Work instruction:
Using the records below, output the stretch that opens with the line containing "display:inline-flex; align-items:center; gap:4px;" and closes with the line containing "position:absolute; left:0; right:0;", exactly and including both lines, with nothing more.

Web page edit records
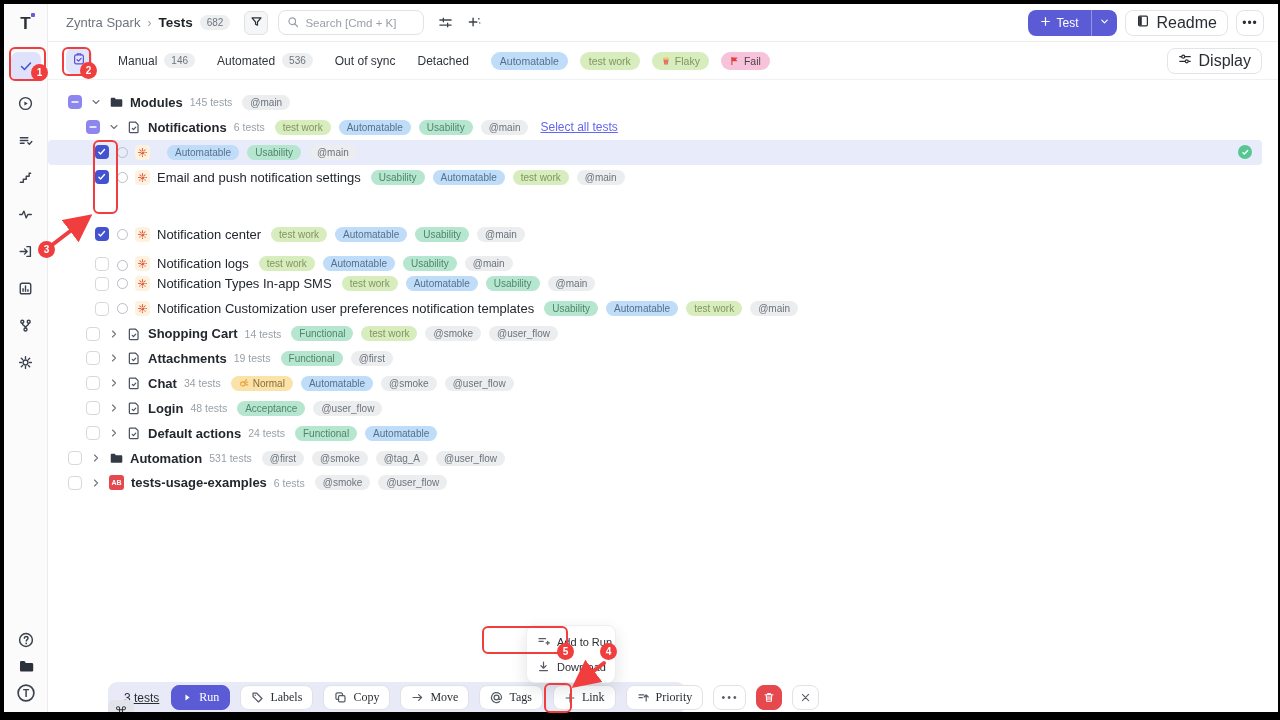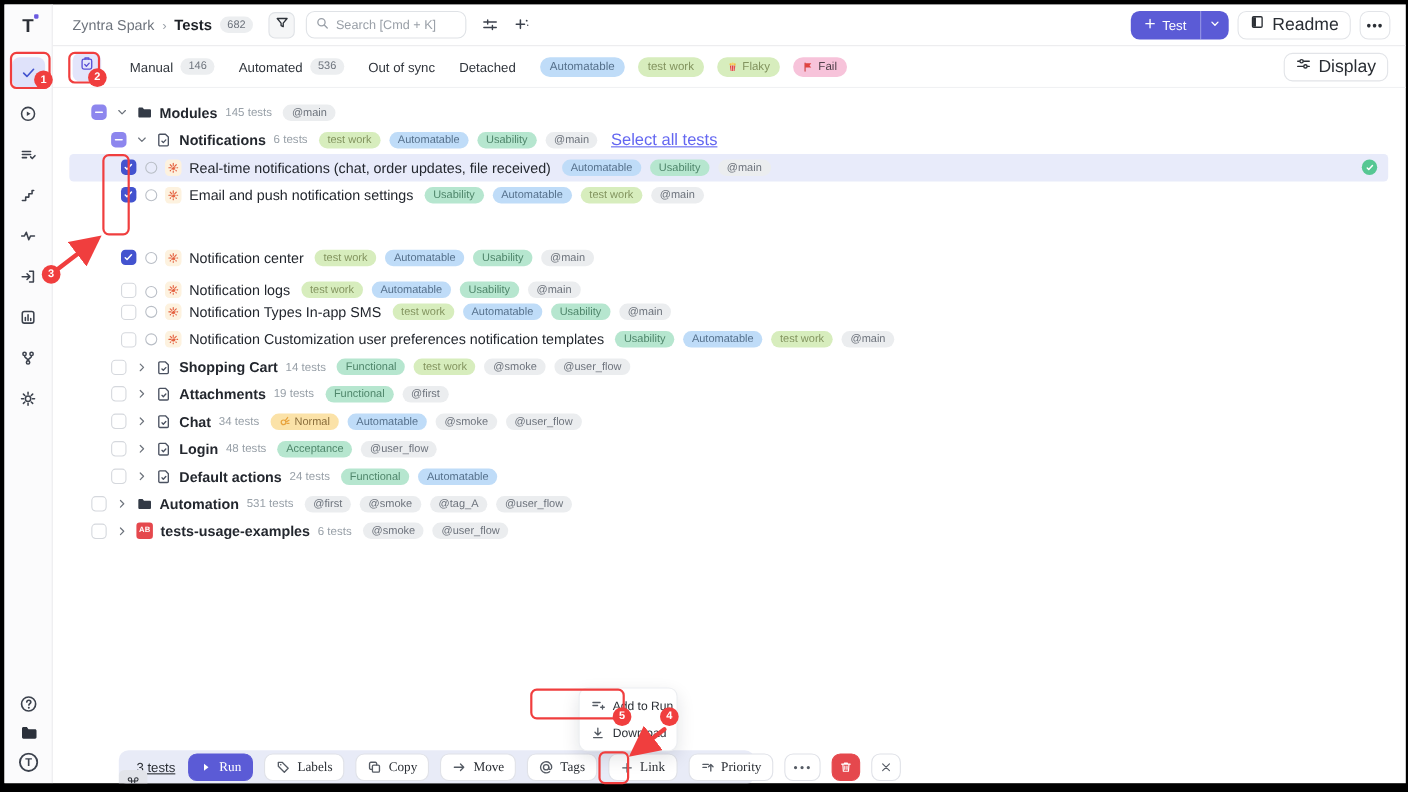--- a/index.html
+++ b/index.html
@@ -45,39 +45,39 @@
   .chip { display:inline-flex; align-items:center; gap:4px; font-size:10.5px; border-radius:10px; padding:3px 9px; white-space:nowrap; }
   .chip.blue { background:#bfdcf8; color:#56718c; }
   .chip.green { background:#d7edbd; color:#83945f; }
   .chip.mint { background:#b6e6cf; color:#4f866b; }
   .chip.gray { background:#ebedef; color:#6d737c; }
   .chip.amber { background:#fbe2a8; color:#8a6d3b; }
   .chip.pink { background:#f7c3da; color:#51414b; }
   .display-btn { margin-left:auto; }
 
   
-  .tree { position:absolute; left:15px; right:0; top:76px; padding:10px 16px 0 0; }
+  .tree { position:absolute; left:0; right:0; top:76px; padding:10px 16px 0 0; }
   .trow { height:24.9px; display:flex; align-items:center; position:relative; border-radius:4px; }
   .trow.hl { background:#e8ebfa; }
   .tcheck { width:14px; height:14px; border-radius:4px; flex:none; margin-right:8px; display:flex; align-items:center; justify-content:center; }
   .tcheck.un { border:1.5px solid #d5d8dd; background:#fff; }
   .tcheck.ck { background:#4353cf; }
   .tcheck.ind { background:#8d86ee; }
   .tcheck svg { display:block; }
   .texp { width:14px; margin-right:5px; color:#6e747d; display:flex; flex:none; }
   .tcircle { width:11px; height:11px; border:1.5px solid #b9bec6; border-radius:50%; flex:none; margin-right:7px; }
   .tspark { width:15px; height:15px; background:#fdf2df; border-radius:4px; flex:none; margin-right:7px; display:flex; align-items:center; justify-content:center; }
   .ticon { flex:none; margin-right:7px; display:flex; align-items:center; }
   .ab-badge { width:15px; height:15px; background:#e5484d; color:#fff; font-size:7px; font-weight:bold; border-radius:3px; display:flex; align-items:center; justify-content:center; }
   .ttitle { font-size:13px; color:#23272e; white-space:nowrap; }
   .ttitle.bold { font-weight:600; }
   .tcount { font-size:10.5px; color:#98a0a8; margin-left:7px; white-space:nowrap; }
   .tchips { display:flex; align-items:center; gap:8px; margin-left:10px; }
   .tchips .chip { font-size:10px; padding:2px 8px; }
-  .tlink { font-size:15px; color:#6366f1; text-decoration:underline; margin-left:12px; white-space:nowrap; }
+  .tlink { font-size:12px; color:#6366f1; text-decoration:underline; margin-left:12px; white-space:nowrap; }
   .tstatus { position:absolute; right:10px; width:14px; height:14px; border-radius:50%; background:#56c793; display:flex; align-items:center; justify-content:center; }
 
   
   .actionbar { position:absolute; left:60px; top:678px; width:578px; height:31px; background:#e8ebf7; border-radius:9px; display:flex; align-items:center; padding:0 9px 0 16px; gap:10px; }
   .sel-count { font-size:12px; color:#2a2e34; text-decoration:underline; white-space:nowrap; margin-right:2px; }
   .abtn { height:25px; border:1px solid #e0e2e8; background:#fff; border-radius:8px; display:flex; align-items:center; gap:6px; padding:0 10px; font-size:12px; color:#2a2e34; white-space:nowrap;font-family:Liberation Serif, serif; }
   .abtn .aic { color:#555b64; display:flex; }
   .abtn.primary { background:#5b5bd6; border-color:#5b5bd6; color:#fff; }
   .abtn.primary .aic { color:#fff; }
   .abtn.iconly { padding:0 7px; }
@@ -392,21 +392,20 @@
               <svg width="10" height="10" viewBox="0 0 16 16">
                 <path d="M3 8.5l2.6 2.6 6.4-7" fill="none" stroke="#fff" stroke-width="2.2" stroke-linecap="round" stroke-linejoin="round"></path>
               </svg>
             </span>
             <span class="tcircle"></span>
             <span class="tspark">
               <svg width="11" height="11" viewBox="0 0 16 16">
                 <path d="M8 2.2v11.6M2.2 8h11.6M4 4l8 8M12 4l-8 8" stroke="#e4603f" stroke-width="1.5" stroke-linecap="round" stroke-dasharray="3 2.3"></path>
               </svg>
             </span>
-            <span class="ttitle">Real-time notifications (chat, order updates, file received)</span>
             <span class="tchips">
               <span class="chip blue">
                 <span>Automatable</span>
               </span>
               <span class="chip mint">
                 <span>Usability</span>
               </span>
               <span class="chip gray">
                 <span>@main</span>
               </span>

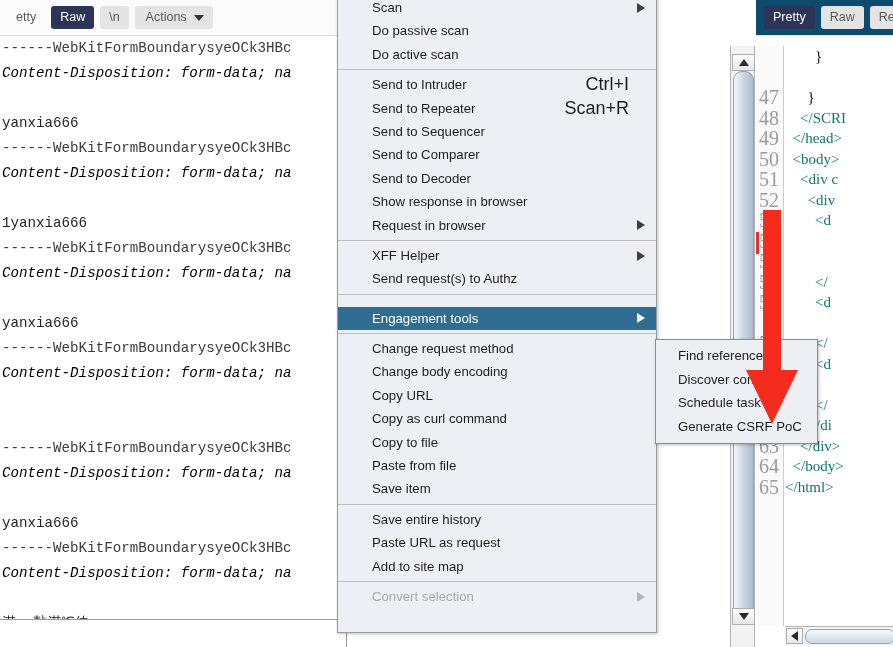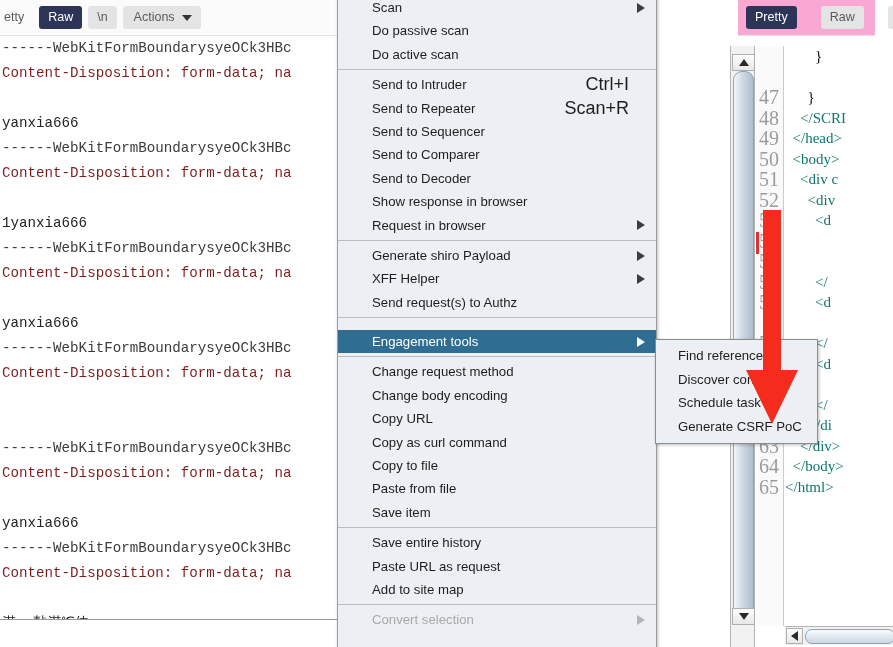--- a/index.html
+++ b/index.html
@@ -16,21 +16,21 @@
   #left-pane {
     position: absolute; left: 0; top: 0; width: 347px; height: 647px;
     background: #ffffff;
     border-right: 1px solid #9a9a9a;
     overflow: hidden;
   }
   #left-toolbar {
     position: absolute; left: 0; top: 0; width: 347px; height: 36px;
     background: #fbfbfb;
     border-bottom: 1px solid #e2e2e2;
-    display: flex; align-items: center; padding-left: 4px;
+    display: flex; align-items: center; padding-left: 16px;
   }
   .seg-btn {
     height: 23px; line-height: 23px;
     font-size: 12.5px;
     padding: 0 9px;
     border-radius: 3px;
     color: #5b5b5b;
     background: #e4e4e4;
     border: none;
     margin-right: 6px;
@@ -60,21 +60,21 @@
   .code-line {
     font-family: "Liberation Mono", monospace;
     font-size: 14.2px;
     line-height: 25px;
     height: 25px;
     white-space: pre;
     padding-left: 2px;
     color: #222;
   }
   .c-boundary { color: #3b3b3b; }
-  .c-header { color: #7f1d1d; }
+  .c-header { color: #000000; font-style: italic; }
   .c-blank { color: transparent; }
   #left-bottom-strip {
     position: absolute; left: 0; top: 619px; width: 347px; height: 28px;
     background: #ffffff;
     border-top: 1px solid #9a9a9a;
   }
 
   
   #mid-gap {
     position: absolute; left: 347px; top: 0; width: 383px; height: 647px;
@@ -104,26 +104,25 @@
   .tri-up { width: 0; height: 0; border-left: 5px solid transparent; border-right: 5px solid transparent; border-bottom: 7px solid #2a2a2a; }
   .tri-down { width: 0; height: 0; border-left: 5px solid transparent; border-right: 5px solid transparent; border-top: 7px solid #2a2a2a; }
   #sb-thumb {
     position: absolute; left: 2px; top: 25px; width: 21px; height: 551px;
     background: linear-gradient(90deg, #f3f7fb 0%, #cfd9e4 45%, #aebccb 100%);
     border: 1px solid #8fa3b5;
     border-radius: 9px;
   }
 
   #right-toolbar {
-    position: absolute; left: 8px; top: 0; width: 137px; height: 36px;
-    background: #f9a8d4;
+    position: absolute; left: 26px; top: 0; width: 137px; height: 36px;
+    background: #0c4a6e;
     border-bottom: 1px solid #e2e2e2;
     display: flex; align-items: center;
     padding-left: 8px;
-    gap: 18px;
   }
   #right-gutter {
     position: absolute; left: 26px; top: 46px; width: 28px; height: 580px;
     background: #fafafa;
     border-right: 1px solid #cccccc;
   }
   #right-redmark {
     position: absolute; left: 26px; top: 232px; width: 3px; height: 22px;
     background: #e03030;
   }
@@ -367,21 +366,20 @@
       <div class="mi"><span>Do active scan</span></div>
       <div class="sep"></div>
       <div class="mi"><span>Send to Intruder</span><span class="accel">Ctrl+I</span></div>
       <div class="mi"><span>Send to Repeater</span><span class="accel">Scan+R</span></div>
       <div class="mi"><span>Send to Sequencer</span></div>
       <div class="mi"><span>Send to Comparer</span></div>
       <div class="mi"><span>Send to Decoder</span></div>
       <div class="mi"><span>Show response in browser</span></div>
       <div class="mi"><span>Request in browser</span><span class="arrow"></span></div>
       <div class="sep"></div>
-      <div class="mi"><span>Generate shiro Payload</span><span class="arrow"></span></div>
       <div class="mi"><span>XFF Helper</span><span class="arrow"></span></div>
       <div class="mi"><span>Send request(s) to Authz</span></div>
       <div class="sep"></div>
       <div class="mi highlight"><span>Engagement tools</span><span class="arrow"></span></div>
       <div class="sep"></div>
       <div class="mi"><span>Change request method</span></div>
       <div class="mi"><span>Change body encoding</span></div>
       <div class="mi"><span>Copy URL</span></div>
       <div class="mi"><span>Copy as curl command</span></div>
       <div class="mi"><span>Copy to file</span></div>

Task answer:
   .chip { display:inline-flex; align-items:center; gap:4px; font-size:10.5px; border-radius:10px; padding:3px 9px; white-space:nowrap; }
   .chip.blue { background:#bfdcf8; color:#56718c; }
   .chip.green { background:#d7edbd; color:#83945f; }
   .chip.mint { background:#b6e6cf; color:#4f866b; }
   .chip.gray { background:#ebedef; color:#6d737c; }
   .chip.amber { background:#fbe2a8; color:#8a6d3b; }
   .chip.pink { background:#f7c3da; color:#51414b; }
   .display-btn { margin-left:auto; }
 
   
-  .tree { position:absolute; left:15px; right:0; top:76px; padding:10px 16px 0 0; }
+  .tree { position:absolute; left:0; right:0; top:76px; padding:10px 16px 0 0; }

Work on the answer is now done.